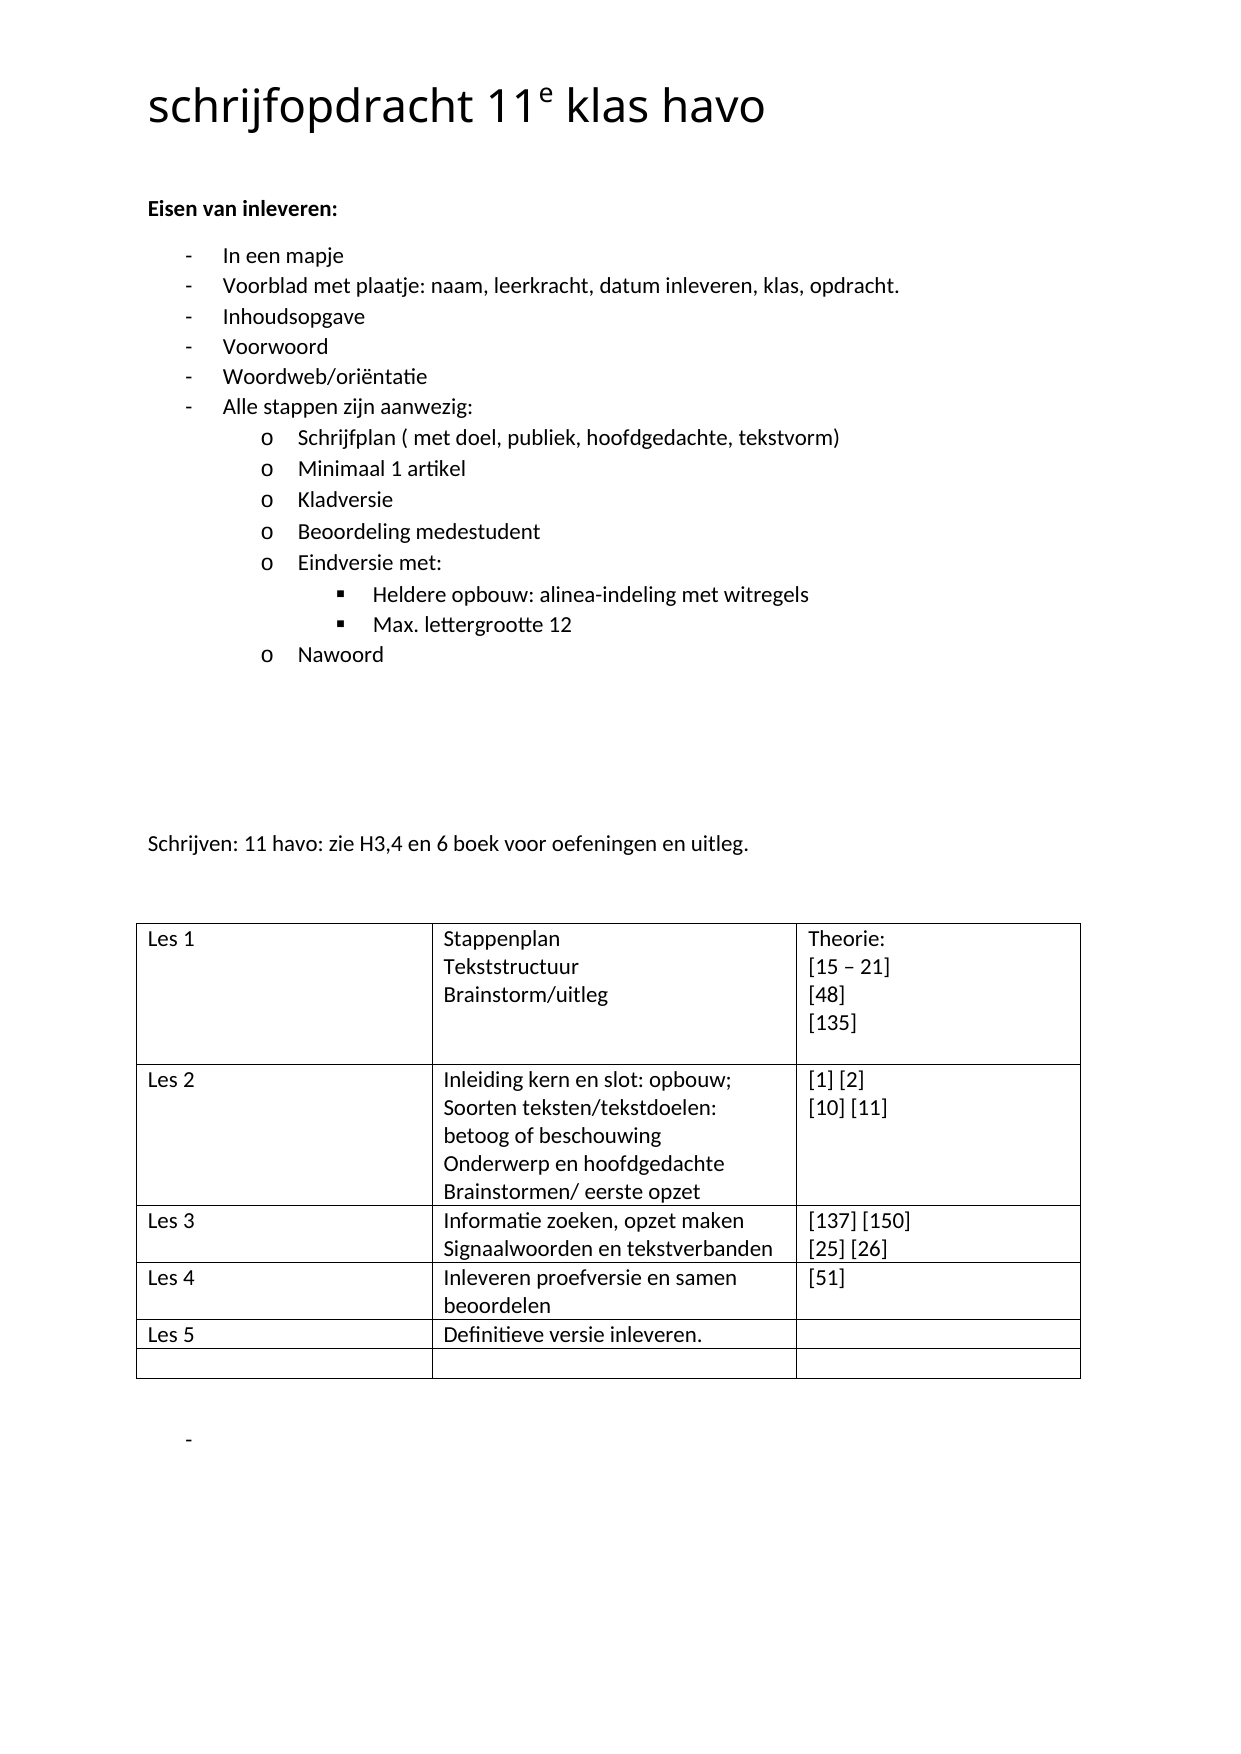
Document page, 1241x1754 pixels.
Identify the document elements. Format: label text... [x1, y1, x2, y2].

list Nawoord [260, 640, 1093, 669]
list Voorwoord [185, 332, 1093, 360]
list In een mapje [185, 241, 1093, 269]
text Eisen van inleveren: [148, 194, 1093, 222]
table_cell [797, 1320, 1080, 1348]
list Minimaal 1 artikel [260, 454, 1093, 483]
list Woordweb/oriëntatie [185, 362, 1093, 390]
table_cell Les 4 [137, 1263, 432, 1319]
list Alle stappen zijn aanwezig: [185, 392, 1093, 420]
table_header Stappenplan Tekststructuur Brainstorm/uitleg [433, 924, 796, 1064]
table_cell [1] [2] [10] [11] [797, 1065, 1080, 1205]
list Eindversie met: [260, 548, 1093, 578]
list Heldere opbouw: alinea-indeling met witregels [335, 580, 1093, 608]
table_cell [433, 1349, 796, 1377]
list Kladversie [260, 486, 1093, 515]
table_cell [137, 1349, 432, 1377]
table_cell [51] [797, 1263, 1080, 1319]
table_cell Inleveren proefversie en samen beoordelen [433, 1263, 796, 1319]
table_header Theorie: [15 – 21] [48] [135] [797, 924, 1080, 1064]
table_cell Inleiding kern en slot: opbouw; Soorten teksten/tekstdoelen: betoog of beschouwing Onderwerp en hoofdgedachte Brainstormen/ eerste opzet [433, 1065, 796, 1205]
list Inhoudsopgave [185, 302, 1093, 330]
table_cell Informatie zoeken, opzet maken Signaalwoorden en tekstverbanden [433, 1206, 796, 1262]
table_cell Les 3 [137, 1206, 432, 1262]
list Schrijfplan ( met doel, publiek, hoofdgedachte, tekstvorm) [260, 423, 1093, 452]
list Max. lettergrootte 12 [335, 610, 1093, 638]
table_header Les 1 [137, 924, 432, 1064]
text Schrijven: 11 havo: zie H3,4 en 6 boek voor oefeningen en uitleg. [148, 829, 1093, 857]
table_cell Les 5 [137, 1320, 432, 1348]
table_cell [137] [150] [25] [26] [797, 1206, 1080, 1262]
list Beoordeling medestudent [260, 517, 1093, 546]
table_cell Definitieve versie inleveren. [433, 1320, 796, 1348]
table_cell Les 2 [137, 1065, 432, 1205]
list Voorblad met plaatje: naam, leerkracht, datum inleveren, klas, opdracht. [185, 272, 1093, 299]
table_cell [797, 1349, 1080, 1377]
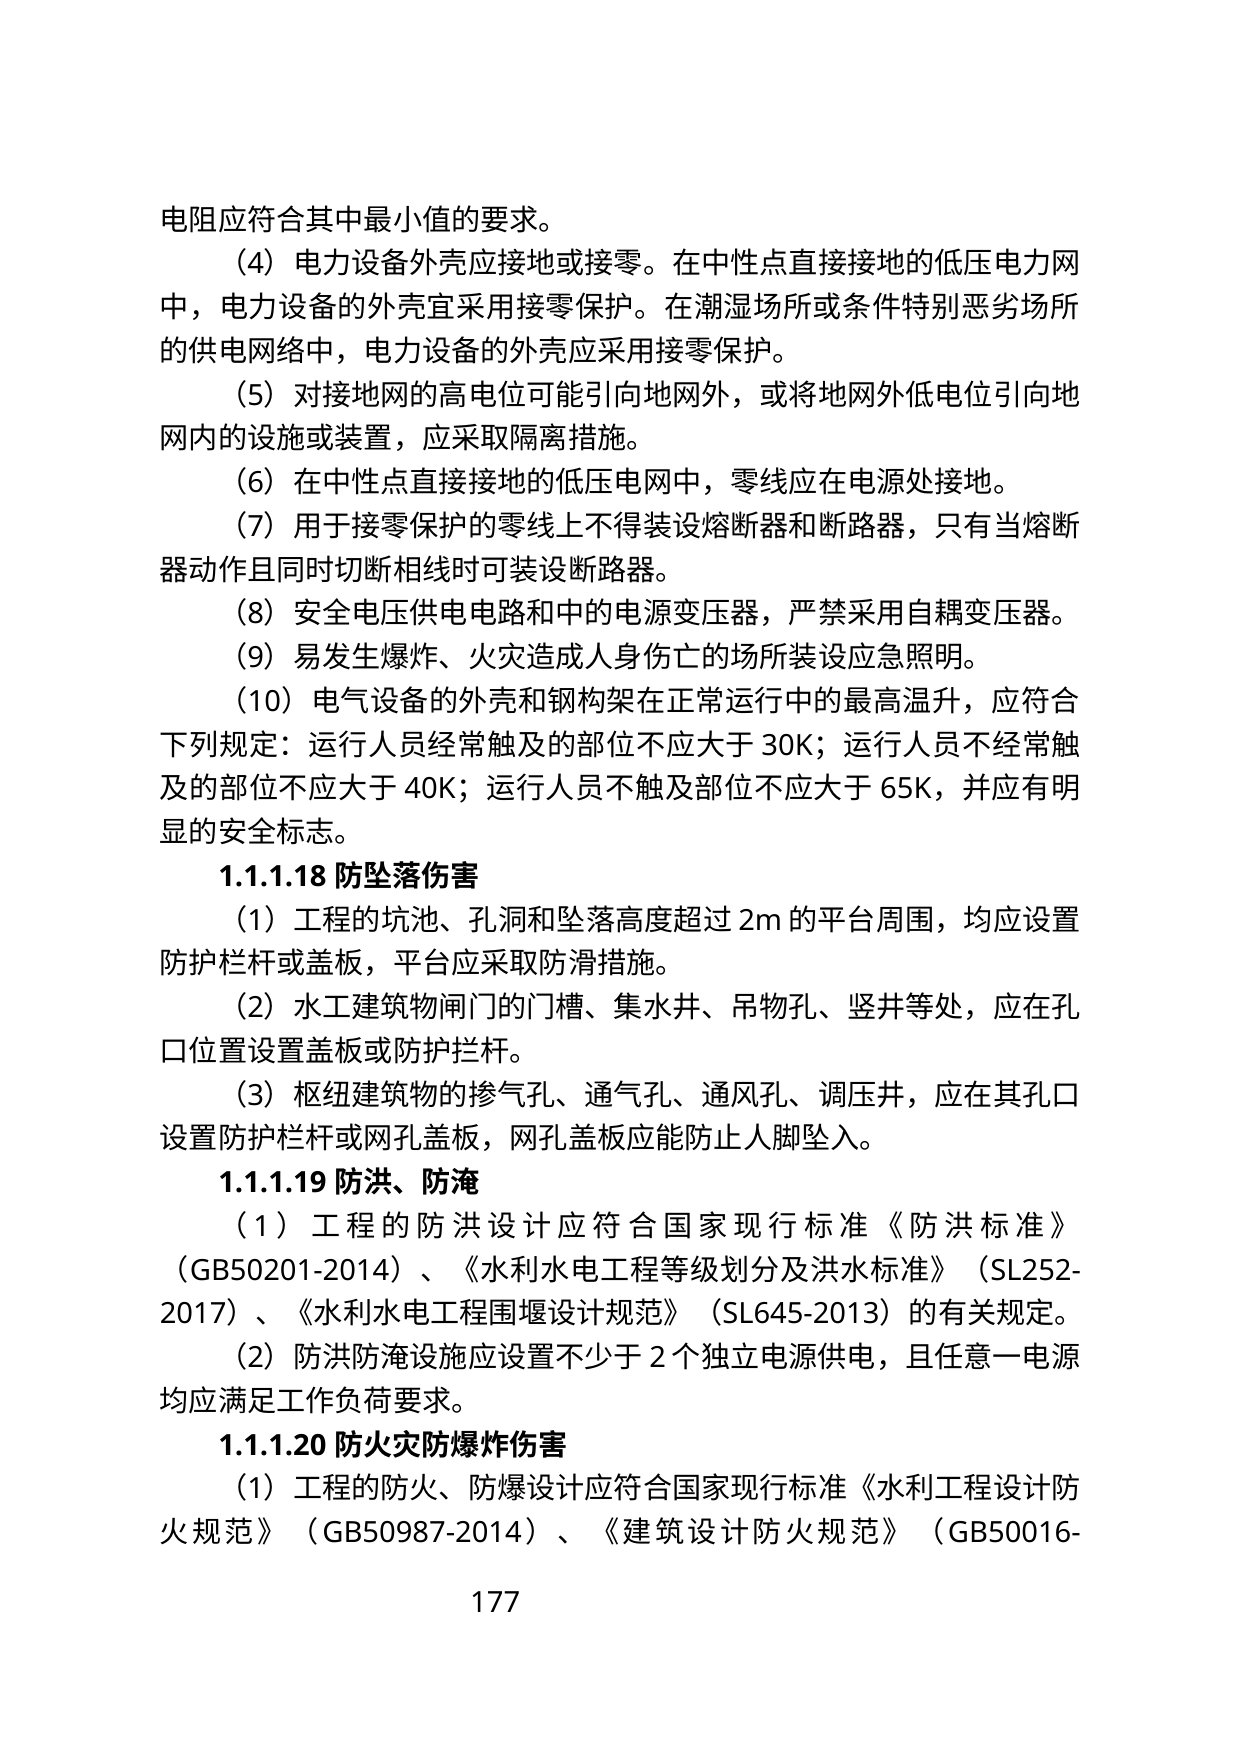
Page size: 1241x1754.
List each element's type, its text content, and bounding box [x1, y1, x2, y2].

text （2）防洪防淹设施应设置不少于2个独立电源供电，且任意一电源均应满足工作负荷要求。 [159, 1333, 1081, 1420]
· · · ·
- Exercise -
Apart from the pictures, write every entry out again exactly.

- Output -
Document page, 1241x1754 pixels.
Identify the document elements. Format: label text... [x1, y1, x2, y2].

list Nawoord [260, 640, 1093, 669]
list Voorwoord [185, 332, 1093, 360]
list In een mapje [185, 241, 1093, 269]
text Eisen van inleveren: [148, 194, 1093, 222]
table_cell [797, 1320, 1080, 1348]
list Minimaal 1 artikel [260, 454, 1093, 483]
list Woordweb/oriëntatie [185, 362, 1093, 390]
table_cell Les 4 [137, 1263, 432, 1319]
list Alle stappen zijn aanwezig: [185, 392, 1093, 420]
table_header Stappenplan Tekststructuur Brainstorm/uitleg [433, 924, 796, 1064]
table_cell [1] [2] [10] [11] [797, 1065, 1080, 1205]
list Eindversie met: [260, 548, 1093, 578]
list Heldere opbouw: alinea-indeling met witregels [335, 580, 1093, 608]
table_cell [433, 1349, 796, 1377]
list Kladversie [260, 486, 1093, 515]
table_cell [137, 1349, 432, 1377]
table_cell [51] [797, 1263, 1080, 1319]
table_cell Inleveren proefversie en samen beoordelen [433, 1263, 796, 1319]
table_header Theorie: [15 – 21] [48] [135] [797, 924, 1080, 1064]
table_cell Inleiding kern en slot: opbouw; Soorten teksten/tekstdoelen: betoog of beschouwing Onderwerp en hoofdgedachte Brainstormen/ eerste opzet [433, 1065, 796, 1205]
list Inhoudsopgave [185, 302, 1093, 330]
table_cell Informatie zoeken, opzet maken Signaalwoorden en tekstverbanden [433, 1206, 796, 1262]
table_cell Les 3 [137, 1206, 432, 1262]
list Schrijfplan ( met doel, publiek, hoofdgedachte, tekstvorm) [260, 423, 1093, 452]
list Max. lettergrootte 12 [335, 610, 1093, 638]
table_header Les 1 [137, 924, 432, 1064]
text Schrijven: 11 havo: zie H3,4 en 6 boek voor oefeningen en uitleg. [148, 829, 1093, 857]
table_cell Les 5 [137, 1320, 432, 1348]
table_cell [137] [150] [25] [26] [797, 1206, 1080, 1262]
list Beoordeling medestudent [260, 517, 1093, 546]
table_cell Definitieve versie inleveren. [433, 1320, 796, 1348]
table_cell Les 2 [137, 1065, 432, 1205]
list Voorblad met plaatje: naam, leerkracht, datum inleveren, klas, opdracht. [185, 272, 1093, 299]
table_cell [797, 1349, 1080, 1377]
Page size: 1241x1754.
List each element's type, its text content, and bounding box [x1, y1, x2, y2].

text （2）防洪防淹设施应设置不少于2个独立电源供电，且任意一电源均应满足工作负荷要求。 [159, 1333, 1081, 1420]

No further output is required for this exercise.